Simulated population (Vector{<:Subject})
  Simulated subjects: 2
  Simulated variables: cp, met, dv_cp, dv_met

9 Visualization

In the following plots below, we can see the concentration profiles of the parent drug and the metabolite.

@chain DataFrame(sim_pop2_sub) begin
    dropmissing(:cp)
    data(_) *
    mapping(
        :time => "Time (hours)",
        :cp => "Parent Concentration (-)";
        color = :id => nonnumeric => "ID",
    ) *
    visual(Lines; linewidth = 4)
    draw(; figure = (; fontsize = 22), axis = (; xticks = 0:150:1500))
end

@chain DataFrame(sim_pop2_sub) begin
    dropmissing(:met)
    data(_) *
    mapping(
        :time => "Time (hours)",
        :met => "Metabolite Concentration (-)";
        color = :id => nonnumeric => "ID",
    ) *
    visual(Lines; linewidth = 4)
    draw(; figure = (; fontsize = 22), axis = (; xticks = 0:150:1500))
end

10 Population Simulation

This block updates the parameters of the model to increase intersubject variability in parameters and defines timepoints for prediction of concentrations. The results are written to a CSV file.

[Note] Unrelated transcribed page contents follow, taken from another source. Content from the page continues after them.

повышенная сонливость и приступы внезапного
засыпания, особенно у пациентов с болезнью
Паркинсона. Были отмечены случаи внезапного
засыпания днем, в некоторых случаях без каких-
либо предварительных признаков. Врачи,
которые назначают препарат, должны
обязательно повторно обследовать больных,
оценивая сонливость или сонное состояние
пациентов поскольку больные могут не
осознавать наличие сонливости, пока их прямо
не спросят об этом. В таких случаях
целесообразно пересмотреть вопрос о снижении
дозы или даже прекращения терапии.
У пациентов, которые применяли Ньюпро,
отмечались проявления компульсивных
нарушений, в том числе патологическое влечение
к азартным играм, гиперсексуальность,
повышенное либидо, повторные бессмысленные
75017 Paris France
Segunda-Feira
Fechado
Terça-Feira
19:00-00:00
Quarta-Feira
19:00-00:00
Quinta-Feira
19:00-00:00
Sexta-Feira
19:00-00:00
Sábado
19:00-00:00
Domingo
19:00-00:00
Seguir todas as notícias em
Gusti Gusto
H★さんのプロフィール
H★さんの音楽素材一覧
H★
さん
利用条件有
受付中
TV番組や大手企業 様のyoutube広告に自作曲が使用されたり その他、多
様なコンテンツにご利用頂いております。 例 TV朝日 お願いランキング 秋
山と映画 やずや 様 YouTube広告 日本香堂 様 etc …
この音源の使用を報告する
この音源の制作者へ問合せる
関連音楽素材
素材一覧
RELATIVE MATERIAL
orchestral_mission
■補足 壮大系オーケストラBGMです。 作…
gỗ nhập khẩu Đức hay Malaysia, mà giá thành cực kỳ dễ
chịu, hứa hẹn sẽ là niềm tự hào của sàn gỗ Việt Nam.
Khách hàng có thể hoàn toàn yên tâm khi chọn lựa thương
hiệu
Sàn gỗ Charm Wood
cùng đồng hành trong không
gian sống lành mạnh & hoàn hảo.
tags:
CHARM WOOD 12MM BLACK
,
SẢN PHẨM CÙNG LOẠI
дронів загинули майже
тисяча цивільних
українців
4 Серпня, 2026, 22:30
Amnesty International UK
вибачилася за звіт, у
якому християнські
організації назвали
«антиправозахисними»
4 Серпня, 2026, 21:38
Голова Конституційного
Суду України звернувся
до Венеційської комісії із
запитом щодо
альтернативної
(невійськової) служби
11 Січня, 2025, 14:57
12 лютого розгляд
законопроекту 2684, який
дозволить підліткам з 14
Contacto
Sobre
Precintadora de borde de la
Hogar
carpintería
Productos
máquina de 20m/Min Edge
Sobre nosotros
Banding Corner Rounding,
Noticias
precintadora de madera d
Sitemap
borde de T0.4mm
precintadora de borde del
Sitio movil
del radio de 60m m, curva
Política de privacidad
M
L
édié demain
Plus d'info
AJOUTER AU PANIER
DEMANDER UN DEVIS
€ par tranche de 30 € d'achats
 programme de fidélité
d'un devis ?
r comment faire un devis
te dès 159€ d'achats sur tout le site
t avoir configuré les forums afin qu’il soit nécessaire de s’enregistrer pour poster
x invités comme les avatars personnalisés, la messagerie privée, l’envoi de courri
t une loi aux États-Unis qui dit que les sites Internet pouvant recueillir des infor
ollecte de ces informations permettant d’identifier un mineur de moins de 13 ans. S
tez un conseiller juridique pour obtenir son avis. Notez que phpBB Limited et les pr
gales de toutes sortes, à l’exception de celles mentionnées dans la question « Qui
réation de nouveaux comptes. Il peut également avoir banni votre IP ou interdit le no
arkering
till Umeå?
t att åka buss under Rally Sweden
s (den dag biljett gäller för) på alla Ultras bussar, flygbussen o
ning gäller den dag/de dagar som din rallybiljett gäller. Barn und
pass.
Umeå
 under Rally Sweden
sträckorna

Creating a larger population for the simulation and utilizing the following initial estimates for the simulation below:

par = (
    tvvc = 18.7,
    tvcl = 0.55,
    tvcld = 0.073,
    tvvt = 10,
    tvvcm = 4.9,
    tvclm = 0.08,
    tvcldm = 0.58,
    tvvtm = 55,
    tvka = 0.03,
    tvf = 0.24,
    tvlag = 21,
    Ω = Diagonal([0.04, 0.02, 0.02, 0.03, 0.02, 0.04, 0.04]),
    σ²_prop_cp = 0.04,
    σ²_prop_met = 0.09,
)

ev1 = DosageRegimen(5000, time = 0, cmt = 2)
pop1 = map(i -> Subject(id = i, events = ev1), 1:25)

ev2 = DosageRegimen(8000, time = 0, cmt = 1)
pop2 = map(i -> Subject(id = 1, events = ev2), 26:50)

Simulating the population and obtaining the results.

pop = [pop1; pop2]

Random.seed!(1234)
sim_pop = simobs(
    pk_51,
    pop,
    par,
    obstimes = [2, 5, 10, 15, 30, 45, 60, 90, 120, 180, 240, 360, 480, 720, 1440],
)
sim_plot(sim_pop)

df_sim = DataFrame(sim_pop)

#CSV.write("pk51.csv", df_sim);

Saving the Simulation Results

With the CSV.write function, you can input the name of the dataframe (df_sim) and the file name of your choice (pk_51.csv) to save the file to your local directory or repository.

11 Conclusion

Constructing a multi-compartment model involves:

• understanding the process of how the drug and metabolite are passed through the two-compartment system,
• translating processes into ODEs using Pumas, and
• simulating the model in a single patient for evaluation.